The global effort to eradicate tuberculosis (TB) may soon gain the tools to succeed. New TB vaccine candidates—the first in more than 80 years—are now in phase 1 clinical trials.

TB or not TB: Clinical trials in Africa are testing new vaccines against tuberculosis. Credit: Courtesy of Ford von Reyn

The available bacillus Calmette-Guérin (BCG) vaccine is safe and has been used worldwide for decades. But while it offers children some protection, many adults remain susceptible to pulmonary infection. TB incidence has been exacerbated in recent years by the HIV epidemic and by the rise of drug-resistant strains of Mycobacterium tuberculosis. According to the World Health Organization (WHO), about one-third of the world's population is infected with TB, with 8 million new cases and as many as 3 million deaths each year.

Leading the new effort are two candidates based on the current vaccine. Marcus Horwitz, a microbiologist at the University of California in Los Angeles, has modified BCG to overexpress the 30-kDa protein A85b, a major secretory protein of M. tuberculosis. In guinea pig models, the recombinant vaccine is more protective than BCG.

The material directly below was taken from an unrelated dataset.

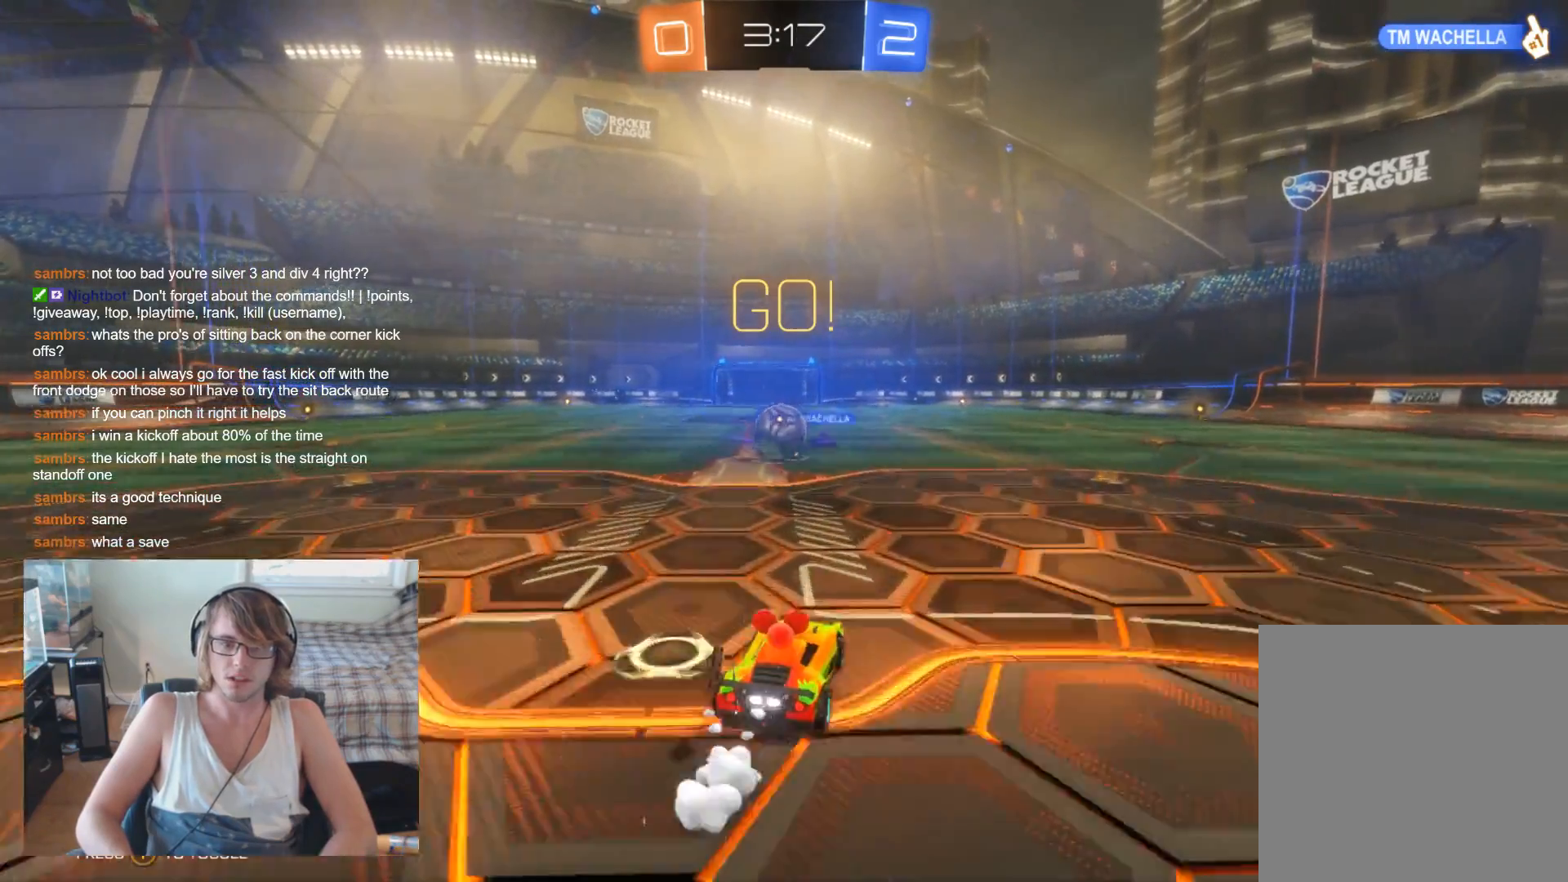
{"buttons": ["R2"], "left_stick": "right", "right_stick": "center", "events": [[67, "left_stick", "center"], [133, "left_stick", "left"], [333, "B", "down"], [400, "left_stick", "center"], [467, "B", "up"], [467, "left_stick", "right"]]}
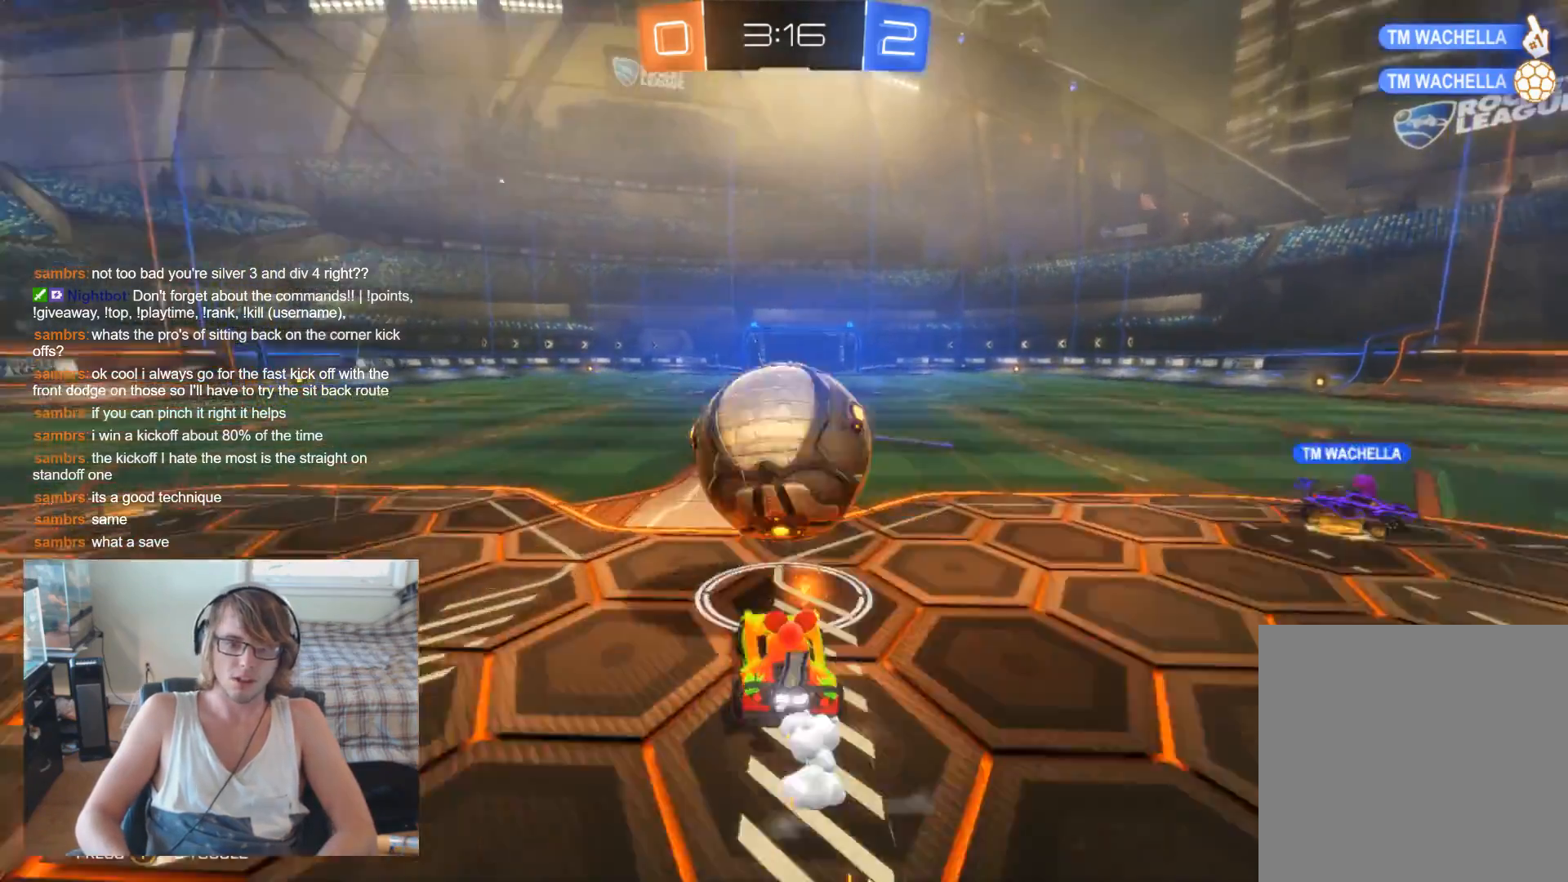
{"buttons": ["R2"], "left_stick": "center", "right_stick": "center", "events": [[67, "R2", "up"], [100, "left_stick", "center"], [233, "left_stick", "left"], [300, "R2", "down"], [367, "left_stick", "center"]]}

Horwitz's research is backed by the US-based Aeras Global Tuberculosis Vaccine Foundation, which will in January begin a phase 1 trial of the vaccine. The foundation has already established a trial site in Cape Town, South Africa, where it is conducting a phase 4 trial of BCG's Tokyo strain to evaluate routes of administration. “We are building the capacity to do large community-based trials,” says Larry Geiter, a principal coinvestigator of the trial.

Oxford University researcher Helen McShane is completing safety and immunogenicity trials of a TB subunit vaccine in the Gambia. The MVA85-A vaccine is built from a smallpox virus that is engineered to overexpress the secretory protein 85A. “The strategy is to boost BCG, rather than replace it,” says McShane.

Other groups are using strategies to return the BCG vaccine to its original virulence. In 1999, Marcel Behr, a researcher at McGill University, reported that BCG had lost several genes since its creation in the 1920s (Science 284, 1520–1523; 1999). Behr is now selectively adding back the lost genes in an attempt to prove that the genetic lesions are not just cosmetic, but functional. “We are figuring out where the wounds are and trying to patch them,” Behr says. “It is a BCG Band-Aid.”

Stewart Cole and his colleagues at the Pasteur Institute—which developed the first TB vaccine—recently reported successfully restoring several lost BCG genes. When the researchers added back the RD-1 locus of 11 genes into the vaccine, immunized mice and guinea pigs showed better protection against infection.

A critical element in the fight against TB is coinfection with HIV. Ford von Reyn, professor of medicine at Dartmouth, and his colleagues have developed a TB booster that is safe in HIV-positive patients. The multidose, killed vaccine doesn't adversely affect viral load or CD4 count, and increases cellular immune response and production of interferon-γ, says von Reyn.

The group is in its third year of a National Institutes of Health (NIH)-sponsored efficacy trial in Tanzania, where researchers have enrolled 2,300 BCG-vaccinated, HIV-positive people with CD4 counts above 200. “We are trying to identify a strategy that would be applicable in the near term, not ten years from now,” says von Reyn.

Funding for TB research had been limited until the WHO in 1993 declared it a global public health emergency. Between 1991 and 2001, the NIH budget for TB researchers increased from $3.6 million per year to $56 million. Aeras, which has recently shifted its focus from research to development, received $25 million from the Bill and Melinda Gates Foundation.